"The verdict handicaps any creator out there who is making something that might be inspired by something else/ This applies to fashion, music, design… anything. If we lose our freedom to be inspired, we're going to look up one day and the entertainment industry as we know it will be frozen in litigation. This is about protecting the intellectual rights of people who have ideas.... Everything that's around you in a room was inspired by something or someone. If you kill that, there's no creativity"
That's Pharrell Williams warning The Financial Times, of "copycat litigation" in the wake of the Gaye family's successful suit against his and Robin Thicke "Blurred Lines" for ripping off the "vibe" of Marvin's"Got To Give It Up"
"Copycat litigation"? Law suits against copycats, more like!
"No creativity"? No recreativity, more like!
Harvey Weinstein, in the FT piece, argues that the likes of Andy Warhol or Roy Lichtenstein would nowadays not be able to do what they did without fear of legal reprisal.
I'm a fan of "Blurred Lines" but even so, if this decision did actually mean the end of the era of Pop Art / Appropriation Art, it might be worth paying the price of foregoing in future such retrolicious delights on the radio.
Curious about the status of parody now, after this decision...
As I noted (writing about that Luke Haines New York in the 70s record) (and borrowing an idea off of Linda Hutcheon, the academic theorist of parody, pastiche, irony etc),
"parody sanctions what in any other context would be dismissed as derivative and redundant.

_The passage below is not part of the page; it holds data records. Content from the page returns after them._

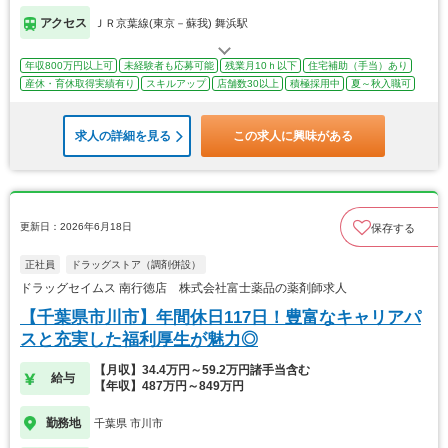
アクセス
ＪＲ京葉線(東京－蘇我) 舞浜駅
年収800万円以上可
未経験者も応募可能
残業月10ｈ以下
住宅補助（手当）あり
産休・育休取得実績有り
スキルアップ
店舗数30以上
積極採用中
夏～秋入職可
求人の詳細を見る
この求人に興味がある
更新日：2026年6月18日
保存する
正社員
ドラッグストア（調剤併設）
ドラッグセイムス 南行徳店 株式会社富士薬品の薬剤師求人
【千葉県市川市】年間休日117日！豊富なキャリアパ
スと充実した福利厚生が魅力◎
【月収】34.4万円～59.2万円諸手当含む
給与
【年収】487万円～849万円
勤務地
千葉県 市川市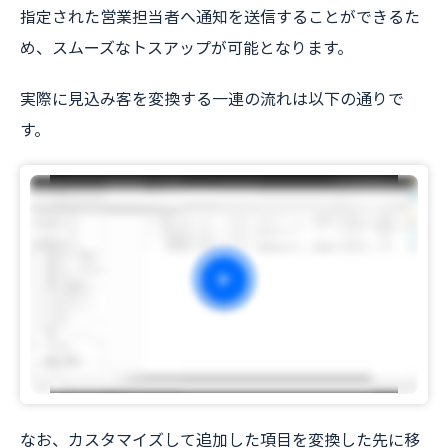
指定された営業担当者へ通知を送信することができるた
め、スムーズなトスアップが可能となります。
実際に見込み客を変換する一連の流れは以下の通りで
す。
なお、カスタマイズして追加した項目を変換した先に移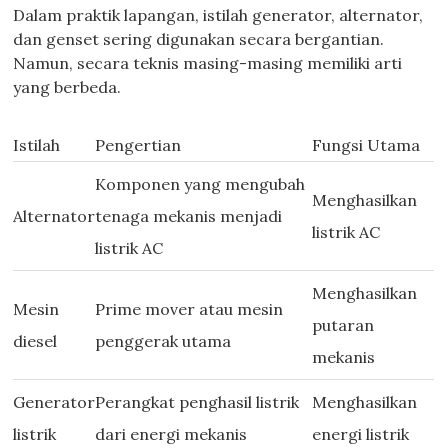
Dalam praktik lapangan, istilah generator, alternator,
dan genset sering digunakan secara bergantian.
Namun, secara teknis masing-masing memiliki arti
yang berbeda.
Istilah
Pengertian
Fungsi Utama
Komponen yang mengubah
Menghasilkan
Alternator
tenaga mekanis menjadi
listrik AC
listrik AC
Menghasilkan
Mesin
Prime mover atau mesin
putaran
diesel
penggerak utama
mekanis
Generator
Perangkat penghasil listrik
Menghasilkan
listrik
dari energi mekanis
energi listrik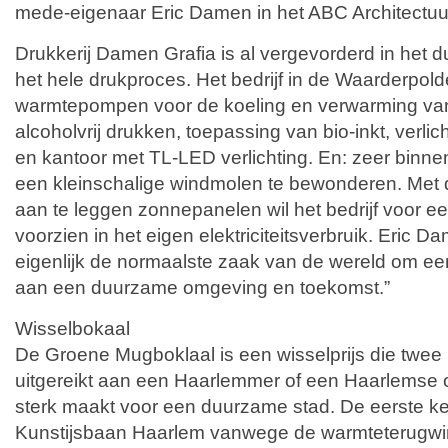
mede-eigenaar Eric Damen in het ABC Architectuu
Drukkerij Damen Grafia is al vergevorderd in he
het hele drukproces. Het bedrijf in de Waarderpold
warmtepompen voor de koeling en verwarming van
alcoholvrij drukken, toepassing van bio-inkt, verlic
en kantoor met TL-LED verlichting. En: zeer binnen
een kleinschalige windmolen te bewonderen. Met
aan te leggen zonnepanelen wil het bedrijf voor e
voorzien in het eigen elektriciteitsverbruik. Eric Da
eigenlijk de normaalste zaak van de wereld om een
aan een duurzame omgeving en toekomst.”
Wisselbokaal
De Groene Mugboklaal is een wisselprijs die twee 
uitgereikt aan een Haarlemmer of een Haarlemse o
sterk maakt voor een duurzame stad. De eerste kee
Kunstijsbaan Haarlem vanwege de warmteterugwi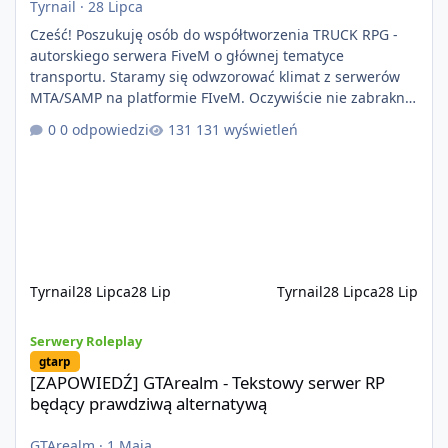
Tyrnail
·
28 Lipca
Cześć! Poszukuję osób do współtworzenia TRUCK RPG -
autorskiego serwera FiveM o głównej tematyce
transportu. Staramy się odwzorować klimat z serwerów
MTA/SAMP na platformie FIveM. Oczywiście nie zabraknie
kontentu dla graczy którzy chcą robić coś innego niż
0 odpowiedzi
131 wyświetleń
jeździć ciężarówką. Projekt tworzony jest od podstaw z
naciskiem na jakość wykonania, bezpieczeństwo,
optymalizację oraz długoterminowy rozwój. Nie bazujemy
na przypadkowo pobranych skryptach większość
systemów powstaje pod potrzeby serwer
Tyrnail
28 Lipca
28 Lip
Tyrnail
28 Lipca
28 Lip
[ZAPOWIEDŹ] GTArealm - Tekstowy serwer RP będący prawdziwą
Serwery Roleplay
gtarp
[ZAPOWIEDŹ] GTArealm - Tekstowy serwer RP
będący prawdziwą alternatywą
GTArealm
·
1 Maja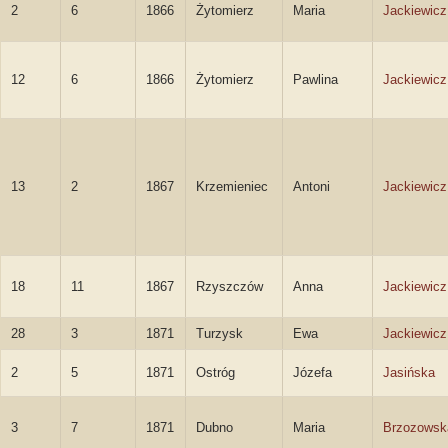
2
6
1866
Żytomierz
Maria
Jackiewicz
12
6
1866
Żytomierz
Pawlina
Jackiewicz
13
2
1867
Krzemieniec
Antoni
Jackiewicz
18
11
1867
Rzyszczów
Anna
Jackiewicz
28
3
1871
Turzysk
Ewa
Jackiewicz
2
5
1871
Ostróg
Józefa
Jasińska
3
7
1871
Dubno
Maria
Brzozowsk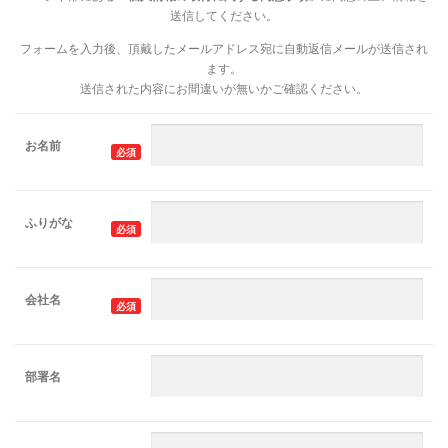
送信してください。
フォームを入力後、頂戴したメールアドレス宛に自動返信メールが送信され
ます。
送信された内容にお間違いが無いかご確認ください。
お名前
必須
ふりがな
必須
会社名
必須
部署名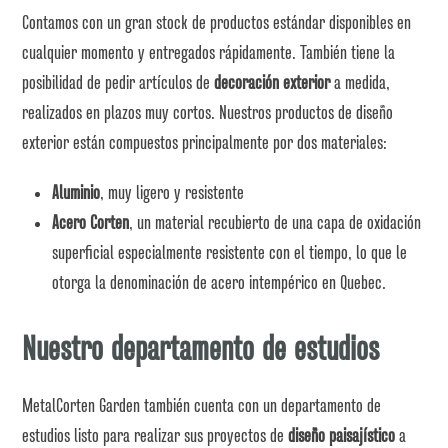
Contamos con un gran stock de productos estándar disponibles en
cualquier momento y entregados rápidamente. También tiene la
posibilidad de pedir artículos de
decoración exterior
a medida,
realizados en plazos muy cortos. Nuestros productos de diseño
exterior están compuestos principalmente por dos materiales:
Aluminio
, muy ligero y resistente
Acero Corten
, un material recubierto de una capa de oxidación
superficial especialmente resistente con el tiempo, lo que le
otorga la denominación de acero intempérico en Quebec.
Nuestro departamento de estudios
MetalCorten Garden también cuenta con un departamento de
estudios listo para realizar sus proyectos de
diseño paisajístico
a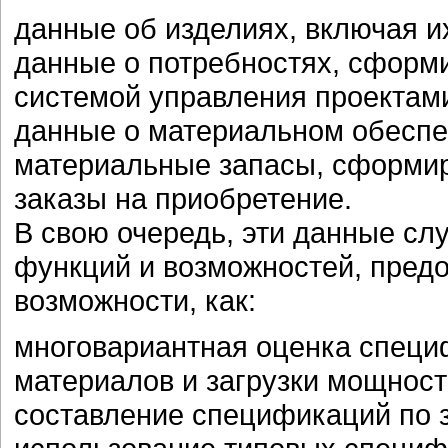
данные об изделиях, включая 
данные о потребностях, сформ
системой управления проектам
данные о материальном обесп
материальные запасы, сформир
заказы на приобретение.
В свою очередь, эти данные сл
функций и возможностей, предо
возможности, как:
многовариантная оценка специф
материалов и загрузки мощност
составление спецификаций по 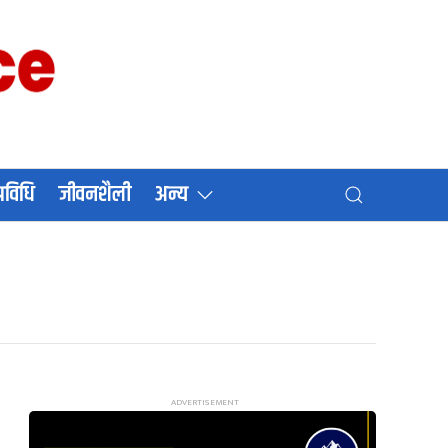
प्रविधि
जीवनशैली
अन्य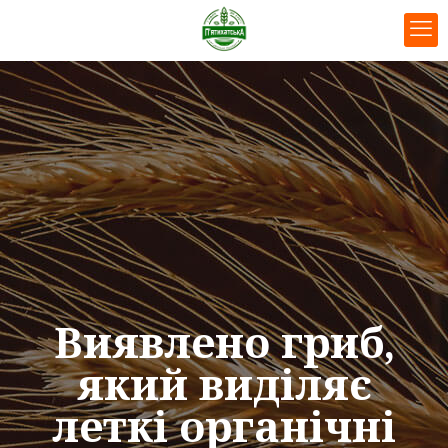
Виявлено гриб,
який виділяє
леткі органічні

Laughter (and perhaps also a smidgeon of appreciation for the craft involved in these replicas) excuses what otherwise is merely empty impersonation. "
In other words: retro is parody without the laughs.
But I wonder, as regards the future for Bonzo/Weird Al-style parody and Mike Yarwood-esque musical impressionists: will the excuse of mirth-generation and legitimate social-cultural comment also provide legal inoculation?